Сам Дудка, бородатый мужик лет тридцати пяти, не больше, сидел, положив руки на перегородку и опустив на них голову, в зал не глядел. Было в его большой фигуре что-то жалостливое и обидное.
— Ну что, гражданин Дудка, признаешь себя виновным? Украл муку? — начал Алексеев.
— Брал, вышскородие… — ответил Дудка виноватым голосом, не поднимая головы.
Алексеев засмеялся:
— Какое я тебе «сковородне»? Я — гражданин судья. Не серди меня. Значит, признаешь?
— Признаю…
— Теперь скажи главное: почему стащил муку? Только честно. И встань, когда с судом разговариваешь.
Дудка встал.
— Так что тут, вашско… гражданин судья, что тут говорить… Детки у меня, две дочки, двойняши: Нюра и Шура, а жена от нас ушедши по причине нашего с ней душевного и телесного разлада. Голодно живем, как все…
— Вот именно — «как все»… — вставил Алексеев назидательно.
— Учатся двойняши мои, по девять годков им. Читают энтот… как его… букварь: «Маша ест кашу» и слюнки сглатывают, плачут и спрашивают: «Где, батя, эта Маша живет, мы к ней в гости пойдем». Эх, думаю, пропади все пропадом.
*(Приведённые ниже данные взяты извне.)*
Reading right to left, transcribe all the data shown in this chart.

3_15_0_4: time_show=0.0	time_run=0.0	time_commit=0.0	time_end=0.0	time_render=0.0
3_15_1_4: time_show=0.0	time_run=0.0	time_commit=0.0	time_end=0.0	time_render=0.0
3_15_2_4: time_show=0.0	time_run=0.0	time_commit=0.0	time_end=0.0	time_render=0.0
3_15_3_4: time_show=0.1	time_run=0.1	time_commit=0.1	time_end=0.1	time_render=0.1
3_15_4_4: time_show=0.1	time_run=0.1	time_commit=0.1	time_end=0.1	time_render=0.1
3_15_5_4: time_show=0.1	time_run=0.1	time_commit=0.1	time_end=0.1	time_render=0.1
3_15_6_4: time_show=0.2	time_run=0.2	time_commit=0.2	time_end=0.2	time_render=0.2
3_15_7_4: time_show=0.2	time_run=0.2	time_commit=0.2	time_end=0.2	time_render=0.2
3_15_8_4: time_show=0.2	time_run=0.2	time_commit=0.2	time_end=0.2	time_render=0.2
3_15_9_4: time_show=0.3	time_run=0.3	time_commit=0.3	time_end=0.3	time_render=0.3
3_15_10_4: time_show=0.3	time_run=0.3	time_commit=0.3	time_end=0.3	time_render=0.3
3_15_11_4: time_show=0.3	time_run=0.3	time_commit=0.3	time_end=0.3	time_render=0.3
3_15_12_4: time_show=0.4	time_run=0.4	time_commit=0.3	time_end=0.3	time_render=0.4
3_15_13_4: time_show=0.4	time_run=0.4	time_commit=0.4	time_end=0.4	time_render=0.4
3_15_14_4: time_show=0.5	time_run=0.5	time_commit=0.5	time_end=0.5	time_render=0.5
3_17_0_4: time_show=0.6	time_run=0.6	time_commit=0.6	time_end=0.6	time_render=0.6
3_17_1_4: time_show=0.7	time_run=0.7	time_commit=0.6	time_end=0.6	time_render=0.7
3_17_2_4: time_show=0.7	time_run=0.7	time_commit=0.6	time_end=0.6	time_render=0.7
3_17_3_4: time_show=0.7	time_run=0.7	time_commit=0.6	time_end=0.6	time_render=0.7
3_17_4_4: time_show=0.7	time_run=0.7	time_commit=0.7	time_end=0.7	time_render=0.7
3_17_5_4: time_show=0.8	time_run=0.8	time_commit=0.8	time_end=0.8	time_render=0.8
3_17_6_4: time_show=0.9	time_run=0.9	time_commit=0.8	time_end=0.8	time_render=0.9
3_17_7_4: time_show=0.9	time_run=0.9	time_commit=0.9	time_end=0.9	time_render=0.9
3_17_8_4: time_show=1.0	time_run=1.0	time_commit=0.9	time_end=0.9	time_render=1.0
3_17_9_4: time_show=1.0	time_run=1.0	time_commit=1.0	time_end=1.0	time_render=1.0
А тут мука, век бы я ее не видывал… Вы простите меня, я человек малограмотный, может, я рассуждаю всякую глупость, но я не смог удержаться…
— А не врешь про детей? — спросил Алексеев.
Встала в зале женщина, заговорила горячо, заполошенно:
— Правду говорит, двое дочек у него. Я соседкой буду… Два года, как из деревни в Питер приехал.
— Назовите фамилию, имя и отчество, — попросил Алексеев.
— Комлева Пелагея Васильевна я. Лично знаю Егора Дудку с детства.
Из задних рядов раздался мужской голос:
— Жена у него, простите за выражение, гулящая была… Моя фамилия Касаев Степан, из одной деревни мы. А мужик Дудка справный, товарищеский.
— Товарищ секретарь, ознакомьтесь с документами гражданина Касаева… и гражданки Комлевой, — приказал Алексеев. — Ну, так что же мы будем делать с «товарищеским мужиком» Дудкой, товарищи заседатели и присутствующие граждане?
Снова встал Дудка, проговорил угрюмо…
— Отпустите меня, вашскородие… Позору-то сколько, сам себе не рад.
Зал заволновался:
— Отпустить надо.
— Помрут дети-то. А Советская власть разве детей не любит?
— Любит, даже очень любит, — ответил Алексеев, — и это его, Дудку, оправдывает: не для себя, не для обогащения украл он у революции муку, а для детей, которые есть хотят… Но разве только Дудкины дети голодают? Какой у нас сейчас паек?
— То осьмушка, то полушка, на зуб положил, не жевавши проглотил, — сказала женщина из первого ряда.
— Вот именно, — согласился заседатель справа от Алексеева. — А теперь представьте, граждане, что одни себе по мешку муки стащут, запас образуют, а другие? Другим — помирать. Сознательные пролетарии, бойцы революции голодают. И если мы не покончим с воровством — революция погибнет от голода. И что мы должны сделать в свете вышесказанного с гражданином Дудкой?